Question: Statistical test for counts
1
gravatar for elb
2.6 years ago by
elb190
Torino
elb190 wrote:

Hi guys, I would like to compare measures that are reported as percentages (with respect to a total) of cellular counts in 7 patients treated versus 7 patients untreated with a stimulating growth factor. I basically would like to compare the two distributions and assess, in a statistically significant way if the two distributions are equal or not. I already performed some test on normality and I verified if my data have equal variance or not and they have often a non normal distribution with 0s and they have unequal variance. Which statistical test should I use to compare the two populations? Thank you in advance.

E.

ADD COMMENTlink modified 18 months ago by Biostar ♦♦ 20 • written 2.6 years ago by elb190
1
gravatar for Devon Ryan
2.6 years ago by
Devon Ryan97k
Freiburg, Germany
Devon Ryan97k wrote:

I would have been amazed if your data were normally distributed, there should be ceiling and floor effects that prevent that. You essentially have two routes that you can pursue. Firstly, you could perform a Wilcoxon test, which can be thought of as a non-parametric T-test. Alternatively, if you're really truly are interested in differences in distribution, then you could use a Kolmogorov-Smirnov (KS) test. This is literally testing for differences in distribution, so if one group has higher variance than the other then you can pick this up too. I'm not sure how powerful the KS test is with N=7 per group.

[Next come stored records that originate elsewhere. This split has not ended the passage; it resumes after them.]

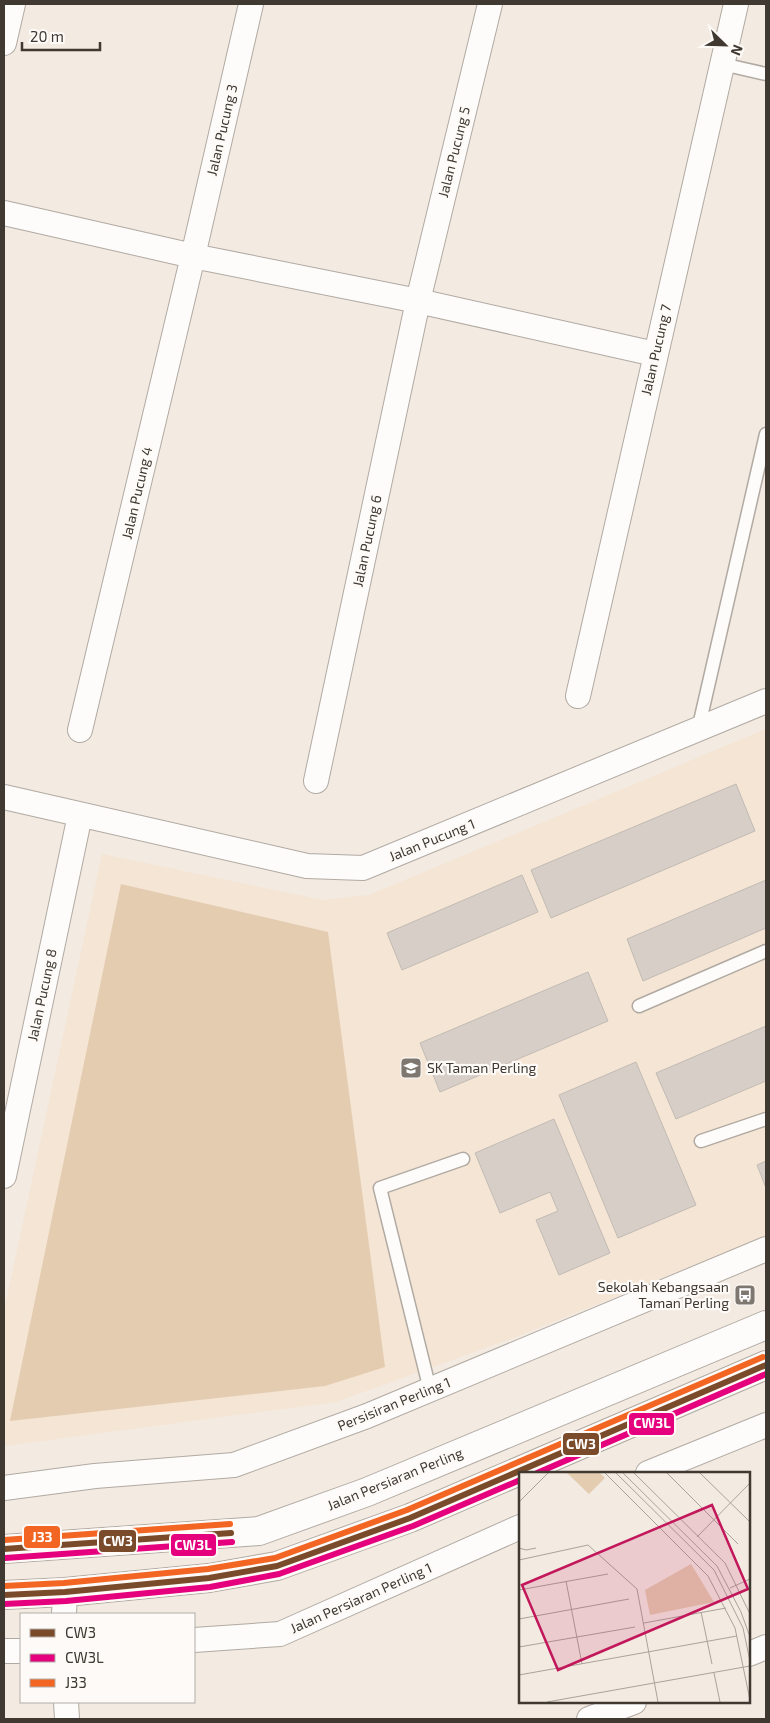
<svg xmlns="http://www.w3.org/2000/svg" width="770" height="1723" viewBox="0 0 770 1723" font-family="'Exo 2',sans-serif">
  <rect width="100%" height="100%" fill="#f3eae1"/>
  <path fill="#f5e5d4" d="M766,729V1236L513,1338L336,1402L4,1446V1311L102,854L323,900L369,895Z"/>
  <path fill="#e4ccb1" d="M121,884L328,932L385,1367L325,1386L10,1421Z"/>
  <path fill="#d6cec7" stroke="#c2bbb4" d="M736,784L755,831L551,918L531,870Z
    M522,875L538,912L402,970L387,933Z
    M766,880V928L643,981L627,939Z
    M588,972L608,1021L440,1092L420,1043Z
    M766,1026V1081L676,1119L656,1073Z
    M636,1062L696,1205L618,1238L559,1095Z
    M554,1119L610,1253L559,1275L536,1220L558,1211L550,1192L500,1213L475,1153Z
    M766,1161V1188L757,1165Z"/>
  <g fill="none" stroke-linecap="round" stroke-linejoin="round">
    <g stroke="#b1aaa3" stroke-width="15">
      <path id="service" d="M722,64L766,74
        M698,730L766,434
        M639,1006L766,951
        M701,1141L766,1119
        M430,1390L380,1188L463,1159"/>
    </g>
    <g stroke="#b1aaa3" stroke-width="26">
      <path id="minor" d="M4,43L13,4
        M4,213L193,256L418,301L655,354
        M578,696L736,4
        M80,730L193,256L251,4
        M316,781L418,301L490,4
        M4,797L307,866L363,868L766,701
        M4,1176L80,815
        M648,1473L766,1425
        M4,1488L95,1476L234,1465L367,1416L766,1249
        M64,1614L65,1592
        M194,1640L280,1634L520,1527
        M4,1651H21
        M749,1654L766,1647
        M66,1702L67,1719
        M589,1719L634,1702"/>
    </g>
    <g stroke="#b1aaa3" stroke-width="30">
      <path id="secondary" d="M4,1549L259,1531L367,1492L766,1325
        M4,1595L65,1592L209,1578L277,1566L410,1518L766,1365"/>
    </g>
    <use href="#service" stroke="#fdfcfa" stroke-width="12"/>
    <use href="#minor" stroke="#fdfcfa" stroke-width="24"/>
    <use href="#secondary" stroke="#fdfcfa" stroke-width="28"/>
    <g stroke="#fefaf7" stroke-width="10">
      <path id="bus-1" d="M4,1549L231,1533
        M4,1595L65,1592L209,1578L277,1566L410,1518L766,1365"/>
    </g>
    <g stroke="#fefaf7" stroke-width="10">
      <path id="bus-2" d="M537,1473L766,1374
        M5,1558L232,1542
        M4,1604L66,1601L210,1587L279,1574L413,1526L520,1480"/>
    </g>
    <g stroke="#fefaf7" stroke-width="10">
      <path id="bus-3" d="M4,1540L230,1524
        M4,1586L64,1583L208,1569L275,1558L407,1510L763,1357"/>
    </g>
    <use href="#bus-1" stroke="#7a4b2a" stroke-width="6"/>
    <use href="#bus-2" stroke="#e5007d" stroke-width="6"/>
    <use href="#bus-3" stroke="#f26522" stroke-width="6"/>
  </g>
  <defs>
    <g id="school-square" transform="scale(1.125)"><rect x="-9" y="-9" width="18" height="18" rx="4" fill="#7e776f" stroke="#fefaf7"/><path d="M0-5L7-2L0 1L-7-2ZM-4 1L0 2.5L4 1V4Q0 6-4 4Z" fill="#fff"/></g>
    <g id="bus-square" transform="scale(1.125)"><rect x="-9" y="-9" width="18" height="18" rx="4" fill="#7e776f" stroke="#fefaf7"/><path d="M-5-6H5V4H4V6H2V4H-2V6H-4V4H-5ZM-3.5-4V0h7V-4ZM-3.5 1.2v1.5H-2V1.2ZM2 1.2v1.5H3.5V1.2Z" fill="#fff"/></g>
  </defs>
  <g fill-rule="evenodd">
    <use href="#school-square" x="411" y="1068"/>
    <use href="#bus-square" x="745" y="1295"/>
  </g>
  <g text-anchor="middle" stroke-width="4.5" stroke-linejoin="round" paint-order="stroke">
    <g font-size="14" fill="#3f3932" stroke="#fefaf7">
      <text transform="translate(222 130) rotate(-77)" y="5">Jalan Pucung 3</text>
      <text transform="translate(454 152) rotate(-76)" y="5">Jalan Pucung 5</text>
      <text transform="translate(656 350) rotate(-77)" y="5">Jalan Pucung 7</text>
      <text transform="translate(137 493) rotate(-77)" y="5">Jalan Pucung 4</text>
      <text transform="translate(367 541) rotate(-78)" y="5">Jalan Pucung 6</text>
      <text transform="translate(432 840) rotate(-22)" y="5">Jalan Pucung 1</text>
      <text transform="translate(42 995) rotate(-78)" y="5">Jalan Pucung 8</text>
      <text transform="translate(394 1404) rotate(-22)" y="5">Persisiran Perling 1</text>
      <text transform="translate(395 1479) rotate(-22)" y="5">Jalan Persiaran Perling</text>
      <text transform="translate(361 1598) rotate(-24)" y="5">Jalan Persiaran Perling 1</text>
    </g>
    <g font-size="14" fill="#3f3932" stroke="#fefaf7" text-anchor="start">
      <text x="427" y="1073">SK Taman Perling</text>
      <text x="729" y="1292" text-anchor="end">Sekolah Kebangsaan<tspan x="729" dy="16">Taman Perling</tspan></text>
    </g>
  </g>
  <g transform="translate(519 1472)">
    <rect width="231" height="231" fill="#f3eae1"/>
    <path d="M48,1H81L86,6L70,22ZM172,92L195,130L131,143L126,118Z" fill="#e4ccb1"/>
    <path fill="none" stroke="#aba39b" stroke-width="1" d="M86,1L189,104L216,156L231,228M97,1L195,98L224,156L231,189M104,1L198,94L222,140L231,165M115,1L206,91L231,142M148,1L219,72M181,1L231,50M0,30L29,1M178,65L231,11M0,76L7,78L17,76M0,88L69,73L118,117L139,230M47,109L63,192M211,116L231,107M0,118L89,102M182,140L193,192M0,147L110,127M125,151L207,136M0,175L116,155M195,201L201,230M0,203L218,164M28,230L231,194"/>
    <path fill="#c2185b" fill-opacity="0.15" stroke="#c2185b" stroke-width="2.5" d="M193,33L229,117L39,198L3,113Z"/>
    <rect width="231" height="231" fill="none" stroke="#3f3932" stroke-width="2.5"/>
  </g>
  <g stroke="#fefaf7" stroke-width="2">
    <rect x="628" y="1412" width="47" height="24" rx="5" fill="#e5007d"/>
    <rect x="562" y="1432" width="38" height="24" rx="5" fill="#7a4b2a"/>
    <rect x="23" y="1525" width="38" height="24" rx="5" fill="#f26522"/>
    <rect x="98" y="1529" width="39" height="24" rx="5" fill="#7a4b2a"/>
    <rect x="170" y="1533" width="47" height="24" rx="5" fill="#e5007d"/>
  </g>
  <g font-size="14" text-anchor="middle" font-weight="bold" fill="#fff">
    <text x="652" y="1428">CW3L</text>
    <text x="581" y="1449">CW3</text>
    <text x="42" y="1542">J33</text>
    <text x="118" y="1546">CW3</text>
    <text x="193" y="1550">CW3L</text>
  </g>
  <rect width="770" height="1723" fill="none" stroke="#3f3932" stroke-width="10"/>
  <rect x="20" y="1613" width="175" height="90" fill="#fefaf7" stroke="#b2ada8"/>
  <rect x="30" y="1629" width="25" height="8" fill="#7a4b2a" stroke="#b2ada8"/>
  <text x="65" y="1638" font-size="15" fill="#3f3932">CW3</text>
  <rect x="30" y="1654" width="25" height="8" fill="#e5007d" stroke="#b2ada8"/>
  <text x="65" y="1663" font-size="15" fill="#3f3932">CW3L</text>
  <rect x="30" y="1679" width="25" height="8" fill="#f26522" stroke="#b2ada8"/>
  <text x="65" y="1688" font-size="15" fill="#3f3932">J33</text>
  <g transform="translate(725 45) rotate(113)" stroke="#fefaf7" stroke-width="4" paint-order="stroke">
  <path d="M0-4L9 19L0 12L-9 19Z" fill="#3f3932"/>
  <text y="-8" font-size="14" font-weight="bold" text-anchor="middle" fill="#3f3932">N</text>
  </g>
  <path d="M22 42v8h78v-8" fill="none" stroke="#3f3932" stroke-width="2.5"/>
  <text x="30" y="42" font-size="15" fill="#3f3932" stroke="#fefaf7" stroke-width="4" paint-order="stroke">20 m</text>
</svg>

In general, I would suggest that tests like the Wilcoxon are preferable whenever possible. In most cases you really want to know if the expected value of the groups are significantly different, not whether they have different variance.

ADD COMMENTlink written 2.6 years ago by Devon Ryan97k

Thank you very much Devon! Your answer helped me a lot to clarify some key points. Thank you again.